Bagaimana tidak, saat masih kecil kami begitu riang menjalani kehidupan, ke sana ke mari pergi naik sepeda. Bahkan, saat ujian nasional sekalipun kami pergi mengayuh sepeda sejauh 5 KM ke SD sebelah.
Hal tersebut tidak bisa dibeli dan tidak pula bisa diuangkan. Gembiranyalah kami yang kemana-mana dengan sepeda. Sepeda pun ada kastanya. Jarang sekali yang punya sepeda baru, hanya orang-orang tertentu termasuk Indung. Saya? Jangan ditanya. Sepeda lungsuran haha
Balik lagi ke pembahasan es batu. Biasanya kami per kepala akan membeli es batu sebenyak dua buah atau paling banyak empat. Saat itu masih murah, harganya Rp500 rupiah. Itu sudah ukuran plastik setengah kilo. Kalau sudah mendapatkan es, biasanya kami muter-muter mengelilingi setiap jalur yang ada di desa sambil menunggu adzan maghrib. Kebetulan di kampungku ada 10 jalur kanan dan kiri. Artinya, 20 jalur.
Sesampainya di rumah, budak (anak) kecil ini heboh dengan menu bukaan. Kalau bebrbuka puasa aku paling sedikit ambil nasi namun lauknya banyak hehe apakah ada yang sama? Nah, kalau menu minuman, favorit keluargaku adalah teh es everything sampai sekarang. Jadi, mau ada jenis es terbaru apapun pasti keluarga ku bilang "terima kasih" dan saya ga harus pusing-pusing buat es wkwk
Kalau sudah berbuka, kami sekeluarga pasti salat berjamaah. Setelah itu, barulah pergi tarawih. Kadang bareng kadang sendiri dengan sepeda masing-masing.
Tempat melaksanakan tarawihku dengan orangtua berbeda. Seperti yang saya katakan tadi, saya mengaji di jalur 8 jadi tarawihnya di sana. Sementara, orangtua di jalur 9 dan beruntungnya saya karena bapak sebagai bilal atau orang yang bertugas memimpin bacaan saat tarawih.
Segera ku berpamitan dan sersalaman smbl mengucap salam lalu bergegas mengayuh sepeda ontel dengan kecepatan normal. Itungan menit, setang kubelokkan ke rumah Indung. Lalu, kusandarkan pada pohon rambutan, lantaran tidak memiliki standar.
"Assalamualaiku..Ndung..Indung," panggilku dari luar.
"Ya..," jawabnya dengan imbuhan,"bentaaaar" atau "masuk dulu."

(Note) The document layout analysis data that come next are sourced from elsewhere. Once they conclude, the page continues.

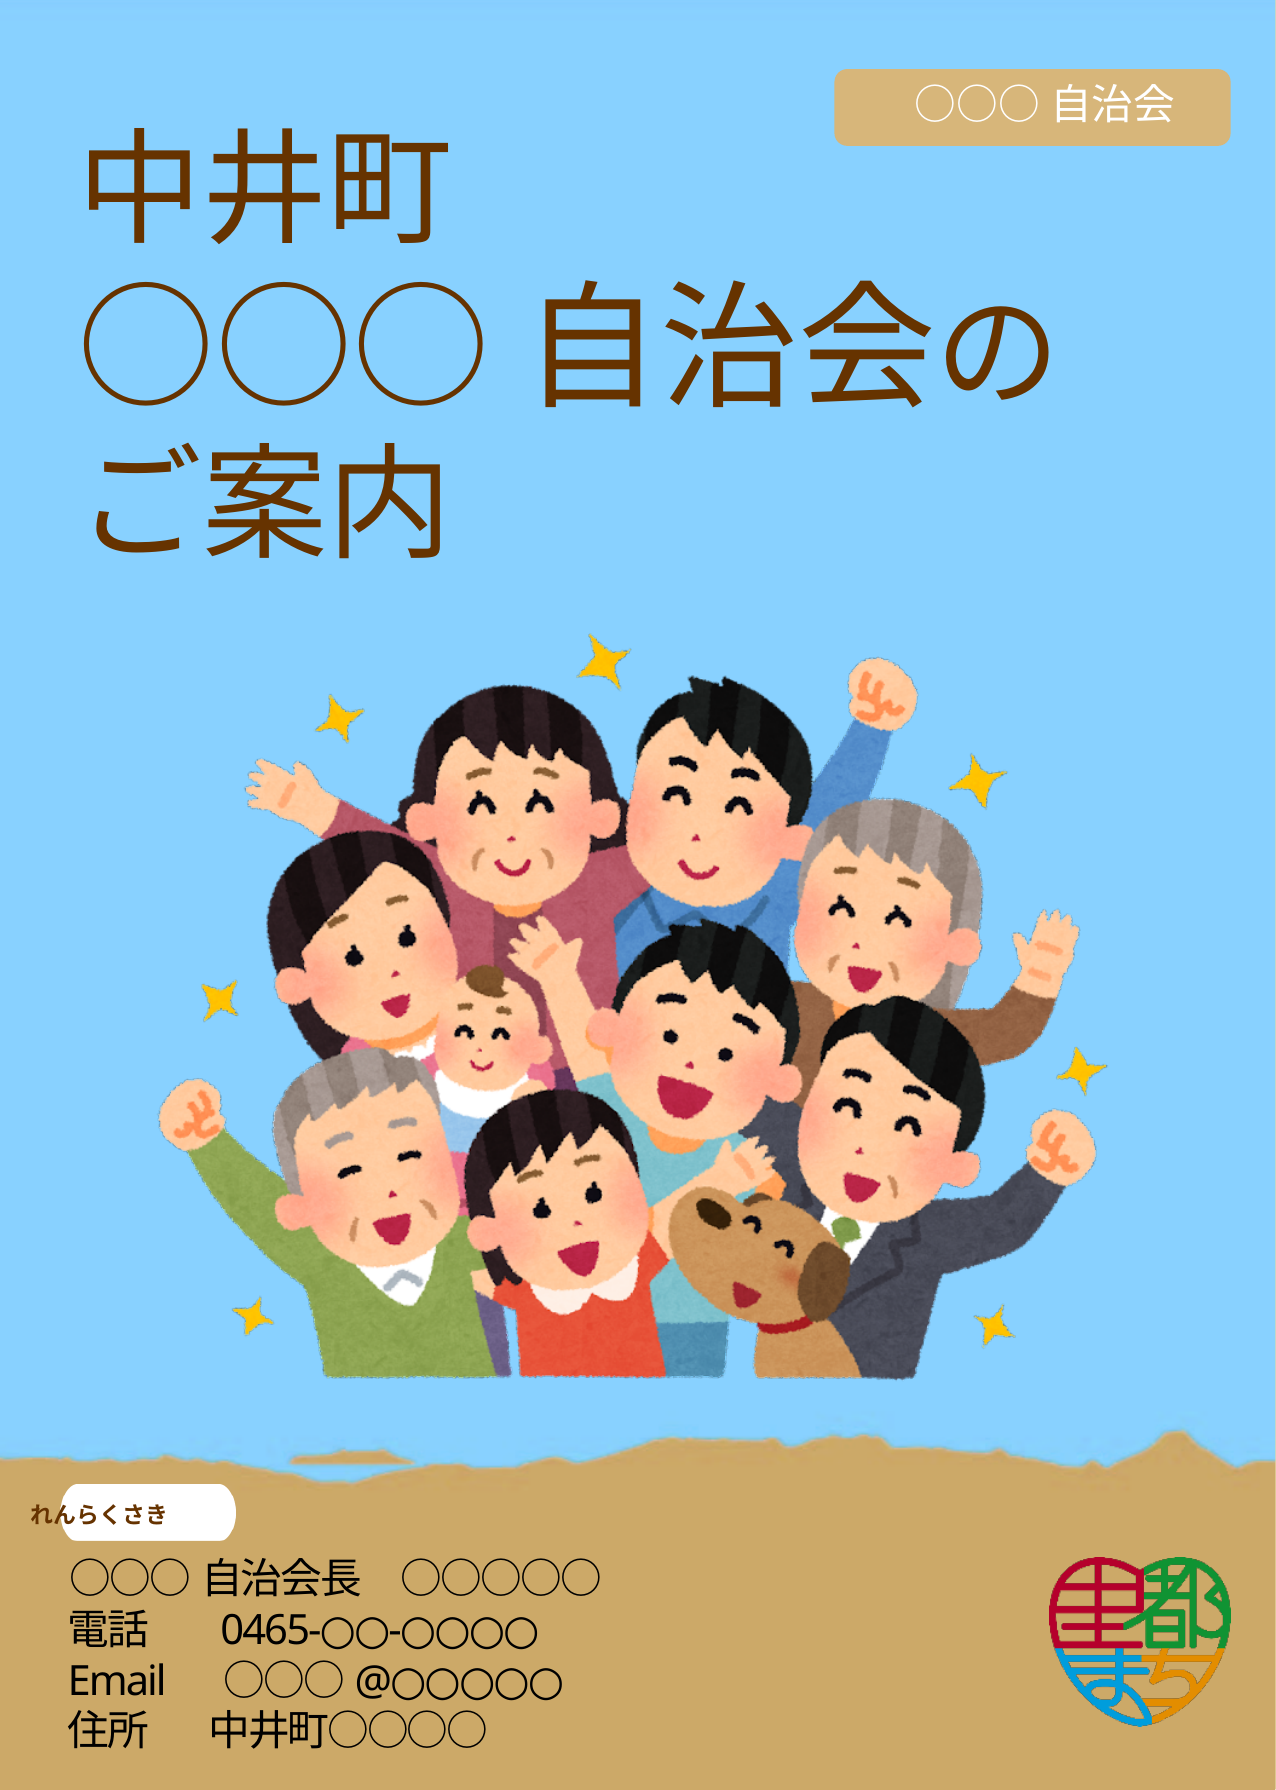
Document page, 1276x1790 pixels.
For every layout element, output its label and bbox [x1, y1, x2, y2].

text_box [60, 1484, 236, 1541]
picture [0, 0, 1276, 1790]
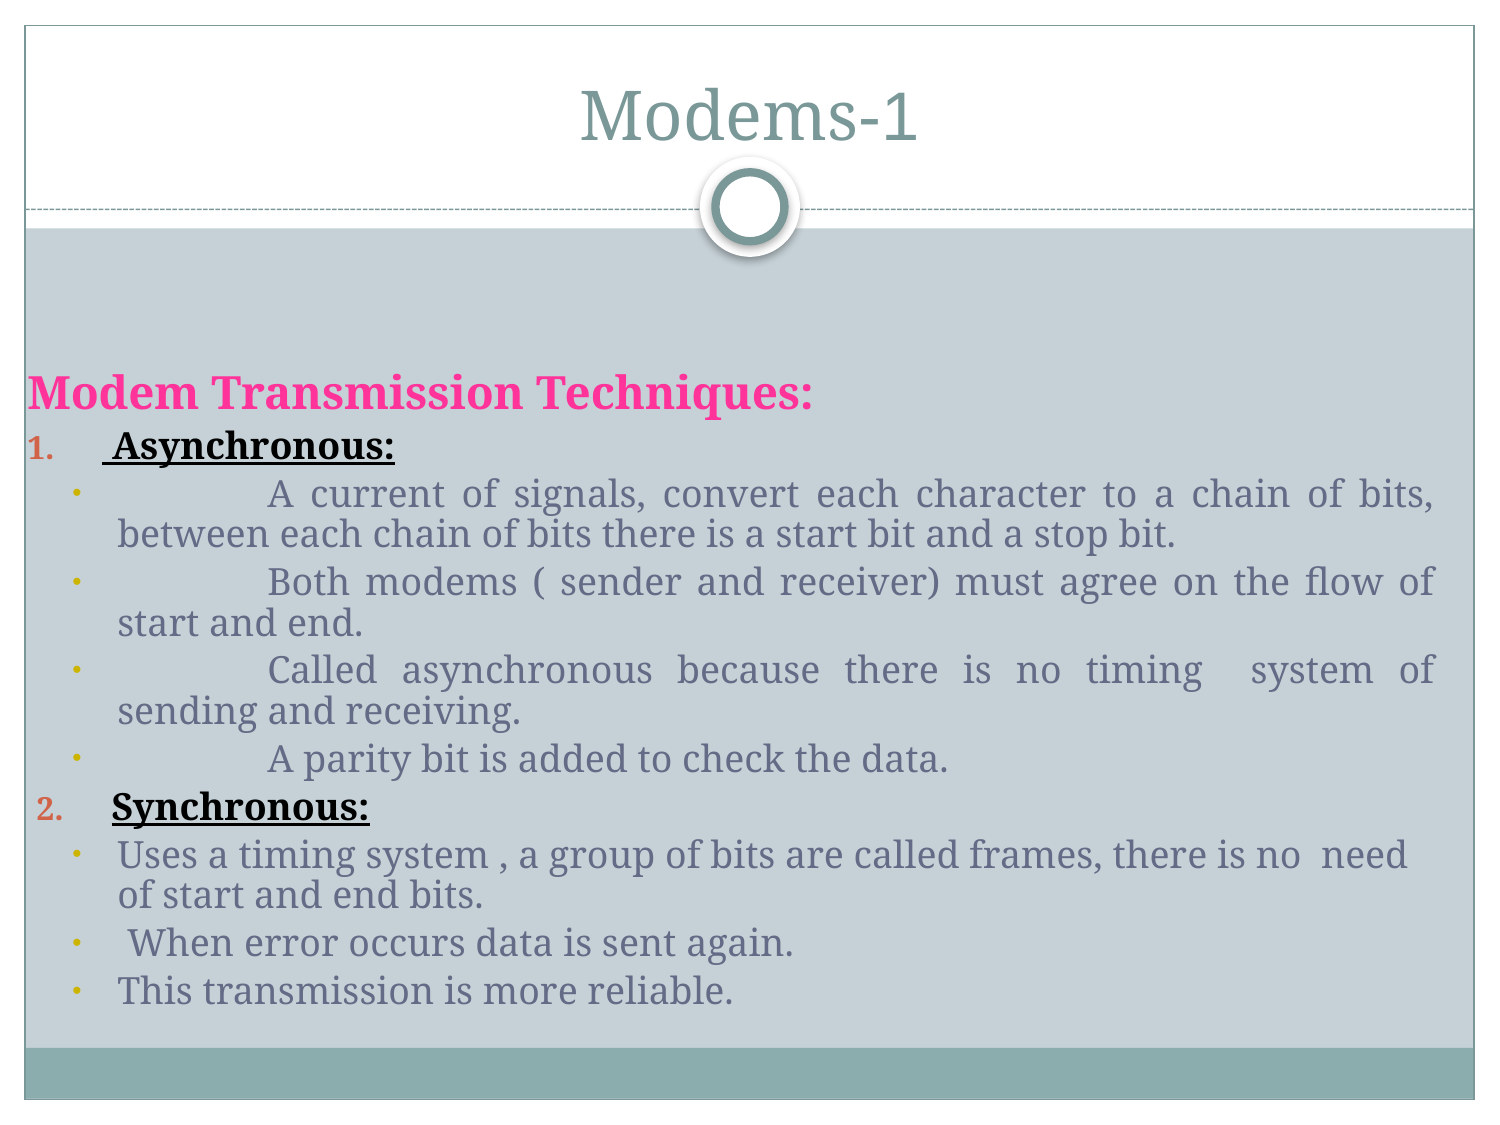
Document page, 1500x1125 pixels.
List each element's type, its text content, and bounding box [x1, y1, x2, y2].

title 1-Modems [49, 37, 1450, 162]
list Modem Transmission Techniques: Asynchronous: A current of signals, convert each character to a chain of bits, between each chain of bits there is a start bit and a stop bit. Both modems ( sender and receiver) must agree on the flow of start and end. Called asynchronous because there is no timing system of sending and receiving. A parity bit is added to check the data. Synchronous: Uses a timing system , a group of bits are called frames, there is no need of start and end bits. When error occurs data is sent again. This transmission is more reliable. [12, 362, 1450, 1125]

Tak berapa lama, anak bungsu dari kedua bersaudara itu pun keluar dari rumah. kami pun sama-sama bersalaman dan menguucapkan salam lalu bergegas mengayuh sepeda masing-masing.
Meski jalanan tidak diterangi lampu, kami tak kehabisan akal untuk membawa senter. Terkadang sengaja kami tinggalkan. Seolah mata kami sudah tajam dan tahu dimana lobang yang harus dihindari.